This past June proved to be the hottest June ever recorded in the United States, and recent reports estimate that 2010 will be the hottest year since the earliest written climate records, dating back to 1880. So what was once a debatable idea has become an undeniable reality: climate change is here and is threatening our way of life. And women, even more so than men, are experiencing the negative impacts of these weather changes.
A study commissioned by the United Nations Development Programme posited that because of women’s limited rights, mobility and access to resources, they will be more affected than their male counterparts by the implications and offshoots of climate change. In many developing countries, climate change directly translates into increased labour for women. For example, in sub-Saharan Africa, women spend, on average, 40 billion hours each year (totalling more than a year of labour done by the entire workforce of France) collecting water. Higher temperatures mean that these women will have to go farther to collect the same amount of water, which will increase their already astronomical number of working hours.

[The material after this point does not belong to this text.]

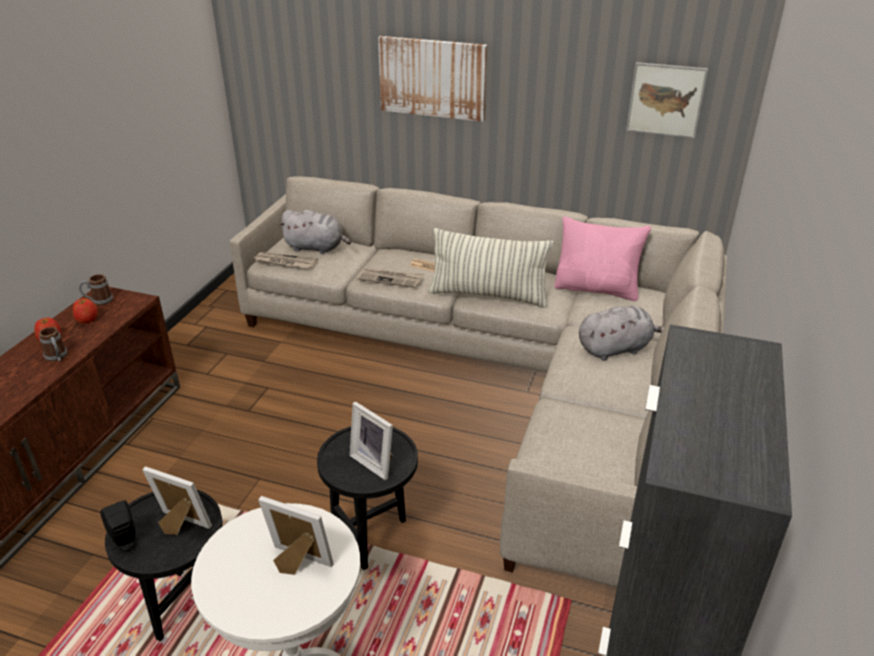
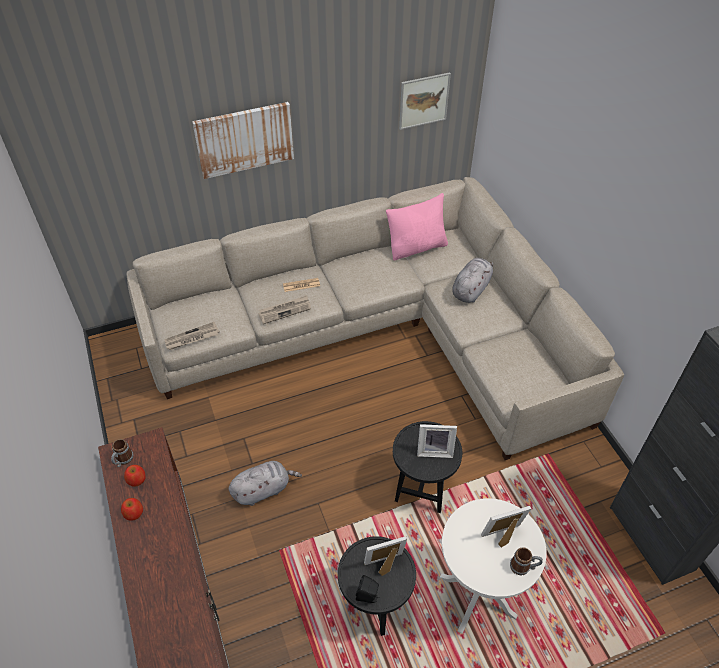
camera: 40 degrees left, 15 degrees up
(57, 358) = (164, 522): mug -> mug (524, 567)
(316, 248) = (198, 311): grey plush toy -> grey plush toy (263, 489)
(488, 296) = (360, 289): pillow -> none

However, while women are the main group of people feeling the proverbial ‘heat’ of the changing climate, it must also be acknowledged that they have great potential to be at the forefront of influencing the response to climate change. As women comprise more than half of the world’s population, control more than 65 per cent of the world’s consumer spending power and make 85 per cent of all consumer choices, their ability to mould climate change policy is astounding.
Over the course of the next 10 years, investments into green technology and other measures to limit climate change will increase. This is an opportunity for women to show the world the hidden strength of their economic position. Although currently facing the detrimental impact of climate change, by investing their money and labour hours into the creation of green initiatives and making household decisions that support a green economy, they can stem the tide of climate change and be at the backbone of a greener future.